I haven’t read this book – it’s on my “near-term” list. That said, I’ve looked at it a bit online … and it’s written by Thomas Parr (NOT Friston), so there’s a chance that this is understandable.

  • Parr, Thomas. (More details forthcoming.)

A Monstrously Complex Paper that Purports to be “Simpler”

Maybe it’s just me. And maybe I was a bit too tired when I started reading this. But … even with my background in statistical mechanics, I’ve not found this easy … it’s on my “long-term” reading list.

For the sake of completeness, we include it here:

  • Friston, Karl, Lancelot DaCosta, Noor Sajid, Conor Heins, Kai Ueltzhöffer, Grigorios A. Pavliotis, and Thomas Parr. 2023. “The Free Energy Principle Made Simpler but Not Too Simple.” Physics Reports 1024 (19 June 2023): 1-29. (Accessed May 20, 2024; available online at Physics Reports.)

And a Bit about LeCun

This is the “fluff” piece that I mentioned in the YouTube, regarding LeCun’s 2022 paper. Calling it “fluff” is a bit demeaning … but … I stay with that. The real value is that the authors got inputs from several other voices regarding LeCun’s work – sort of a validation cross-check.

It’s a pay-to-read piece; if you can’t get it, not the worst thing, but if you CAN get it – it’s nice.

  • Heikkilä, Melissa and Will Douglas Heaven. 2022. “Yann LeCun has a Bold New Vision of AI.” MIT Technology Review (Available to those who pay HERE.)

And there’s a brief summary of this already brief article that IS available, for the many-MANY of us who’ve subscribed to Medium.com.

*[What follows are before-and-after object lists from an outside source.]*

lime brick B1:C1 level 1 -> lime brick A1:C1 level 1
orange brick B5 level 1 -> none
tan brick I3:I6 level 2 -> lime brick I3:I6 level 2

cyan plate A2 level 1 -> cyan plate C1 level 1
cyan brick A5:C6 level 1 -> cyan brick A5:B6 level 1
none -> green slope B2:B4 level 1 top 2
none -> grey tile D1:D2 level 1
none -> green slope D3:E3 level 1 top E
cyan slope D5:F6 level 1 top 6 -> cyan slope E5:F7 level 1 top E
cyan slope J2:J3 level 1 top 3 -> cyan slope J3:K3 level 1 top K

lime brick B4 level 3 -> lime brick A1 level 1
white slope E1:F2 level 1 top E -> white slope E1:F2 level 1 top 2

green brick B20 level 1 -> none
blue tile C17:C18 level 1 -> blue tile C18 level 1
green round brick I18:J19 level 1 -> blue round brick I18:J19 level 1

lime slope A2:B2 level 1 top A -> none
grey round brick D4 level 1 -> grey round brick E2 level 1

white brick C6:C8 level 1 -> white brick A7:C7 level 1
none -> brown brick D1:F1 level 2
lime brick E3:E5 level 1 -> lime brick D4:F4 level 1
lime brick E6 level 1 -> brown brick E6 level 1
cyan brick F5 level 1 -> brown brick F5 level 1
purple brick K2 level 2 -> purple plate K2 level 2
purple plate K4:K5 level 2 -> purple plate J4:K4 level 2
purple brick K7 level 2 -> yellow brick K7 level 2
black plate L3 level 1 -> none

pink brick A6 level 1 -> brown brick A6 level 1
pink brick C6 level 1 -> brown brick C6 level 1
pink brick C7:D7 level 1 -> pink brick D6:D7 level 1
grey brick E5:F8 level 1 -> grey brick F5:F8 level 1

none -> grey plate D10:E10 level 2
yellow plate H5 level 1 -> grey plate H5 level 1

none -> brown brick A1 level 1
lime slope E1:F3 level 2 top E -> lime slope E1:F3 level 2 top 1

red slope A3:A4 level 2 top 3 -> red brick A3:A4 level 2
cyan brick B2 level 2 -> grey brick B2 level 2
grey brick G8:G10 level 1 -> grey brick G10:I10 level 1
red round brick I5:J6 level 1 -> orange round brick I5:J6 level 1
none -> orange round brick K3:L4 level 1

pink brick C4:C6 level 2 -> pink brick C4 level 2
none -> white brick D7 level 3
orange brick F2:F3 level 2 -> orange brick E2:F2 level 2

Useful if you want this in a very small nutshell.

  • Phair, Meryl. 2022. “MIT Technology Review Features Yann LeCun’s Vision for the Future of Machine Learning.” Medium.com. (Available HERE.)

Also, THIS PRIOR BLOGPOST presented Yann LeCun’s 2020 Plenary at the ICRA conference.

  • Maren, Alianna J. 2023. “Latent Variables.” Themesis Blogpost Series (Dec., 2023). (Accessed May 28, 2024; available HERE.)

LeCun’s very similar Keynote address at the 2020 ICLR conference is HERE.


And a Very Interesting YouTube on Control Theory-Based Analysis of LLM Tokens

:Language models THINK in this high-resolution token space …” – so damn interesting! You’ve got to work w/ a smaller model (GPT-2) to get into this readily, but VERY interesting results that likely transfer to bigger LLMs.